DATA TO PROCESS below:
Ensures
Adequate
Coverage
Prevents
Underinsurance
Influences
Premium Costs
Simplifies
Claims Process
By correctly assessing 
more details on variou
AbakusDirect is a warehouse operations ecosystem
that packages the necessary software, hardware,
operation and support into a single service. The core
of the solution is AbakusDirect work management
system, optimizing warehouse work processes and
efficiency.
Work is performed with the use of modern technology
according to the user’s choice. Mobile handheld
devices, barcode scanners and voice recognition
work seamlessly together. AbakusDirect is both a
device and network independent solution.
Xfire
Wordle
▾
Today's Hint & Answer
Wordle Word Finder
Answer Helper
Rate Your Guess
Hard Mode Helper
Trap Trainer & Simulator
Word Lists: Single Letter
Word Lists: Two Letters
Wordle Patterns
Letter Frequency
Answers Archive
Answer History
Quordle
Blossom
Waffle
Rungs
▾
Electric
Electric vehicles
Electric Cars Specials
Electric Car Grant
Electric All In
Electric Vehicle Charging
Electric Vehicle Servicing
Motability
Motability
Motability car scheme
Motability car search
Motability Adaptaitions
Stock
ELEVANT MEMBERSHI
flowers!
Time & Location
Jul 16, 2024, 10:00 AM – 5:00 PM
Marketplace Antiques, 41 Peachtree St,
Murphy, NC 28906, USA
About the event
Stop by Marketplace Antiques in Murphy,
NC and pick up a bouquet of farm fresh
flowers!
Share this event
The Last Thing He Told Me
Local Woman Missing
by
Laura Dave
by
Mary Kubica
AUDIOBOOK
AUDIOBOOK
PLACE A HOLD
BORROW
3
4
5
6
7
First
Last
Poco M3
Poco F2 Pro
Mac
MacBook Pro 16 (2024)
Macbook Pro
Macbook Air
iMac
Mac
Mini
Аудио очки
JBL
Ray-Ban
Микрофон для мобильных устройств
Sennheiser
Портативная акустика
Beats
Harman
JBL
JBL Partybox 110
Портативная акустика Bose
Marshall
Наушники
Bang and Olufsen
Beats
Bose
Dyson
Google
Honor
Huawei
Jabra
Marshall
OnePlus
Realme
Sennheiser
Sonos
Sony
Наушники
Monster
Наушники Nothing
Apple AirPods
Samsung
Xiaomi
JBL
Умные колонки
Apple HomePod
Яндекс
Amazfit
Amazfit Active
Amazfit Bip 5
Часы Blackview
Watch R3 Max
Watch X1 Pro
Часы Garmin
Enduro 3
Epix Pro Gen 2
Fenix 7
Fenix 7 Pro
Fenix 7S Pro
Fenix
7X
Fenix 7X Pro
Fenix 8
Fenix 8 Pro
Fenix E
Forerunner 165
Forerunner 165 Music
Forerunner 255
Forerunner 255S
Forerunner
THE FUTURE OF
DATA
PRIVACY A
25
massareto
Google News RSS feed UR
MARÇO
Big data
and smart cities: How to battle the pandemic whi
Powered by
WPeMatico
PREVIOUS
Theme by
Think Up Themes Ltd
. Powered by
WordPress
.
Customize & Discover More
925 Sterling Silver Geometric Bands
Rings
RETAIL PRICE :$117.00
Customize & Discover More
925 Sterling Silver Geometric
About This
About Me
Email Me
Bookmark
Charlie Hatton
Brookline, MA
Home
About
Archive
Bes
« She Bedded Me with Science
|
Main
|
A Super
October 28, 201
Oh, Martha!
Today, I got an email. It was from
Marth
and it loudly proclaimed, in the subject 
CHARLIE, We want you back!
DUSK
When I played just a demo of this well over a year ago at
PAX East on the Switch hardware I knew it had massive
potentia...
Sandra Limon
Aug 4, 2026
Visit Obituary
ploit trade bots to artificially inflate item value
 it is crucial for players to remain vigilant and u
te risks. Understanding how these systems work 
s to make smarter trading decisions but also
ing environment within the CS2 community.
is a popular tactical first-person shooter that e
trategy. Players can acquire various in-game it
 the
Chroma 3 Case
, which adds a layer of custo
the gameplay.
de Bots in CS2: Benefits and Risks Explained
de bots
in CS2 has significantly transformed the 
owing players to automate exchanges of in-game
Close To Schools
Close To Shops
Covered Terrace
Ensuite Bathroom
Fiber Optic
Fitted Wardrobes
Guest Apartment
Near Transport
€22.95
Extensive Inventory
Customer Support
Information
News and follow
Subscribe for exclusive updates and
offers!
End of DATA TO PROCESS.
§ **ABOUT THIS TASK**:
Only the lines from the first line of the records through the line with "Marketplace Antiques, 41" should be reproduced, exactly and with nothing added.

§ **ANSWER TO THIS EXERCISE**:
Ensures
Adequate
Coverage
Prevents
Underinsurance
Influences
Premium Costs
Simplifies
Claims Process
By correctly assessing 
more details on variou
AbakusDirect is a warehouse operations ecosystem
that packages the necessary software, hardware,
operation and support into a single service. The core
of the solution is AbakusDirect work management
system, optimizing warehouse work processes and
efficiency.
Work is performed with the use of modern technology
according to the user’s choice. Mobile handheld
devices, barcode scanners and voice recognition
work seamlessly together. AbakusDirect is both a
device and network independent solution.
Xfire
Wordle
▾
Today's Hint & Answer
Wordle Word Finder
Answer Helper
Rate Your Guess
Hard Mode Helper
Trap Trainer & Simulator
Word Lists: Single Letter
Word Lists: Two Letters
Wordle Patterns
Letter Frequency
Answers Archive
Answer History
Quordle
Blossom
Waffle
Rungs
▾
Electric
Electric vehicles
Electric Cars Specials
Electric Car Grant
Electric All In
Electric Vehicle Charging
Electric Vehicle Servicing
Motability
Motability
Motability car scheme
Motability car search
Motability Adaptaitions
Stock
ELEVANT MEMBERSHI
flowers!
Time & Location
Jul 16, 2024, 10:00 AM – 5:00 PM
Marketplace Antiques, 41 Peachtree St,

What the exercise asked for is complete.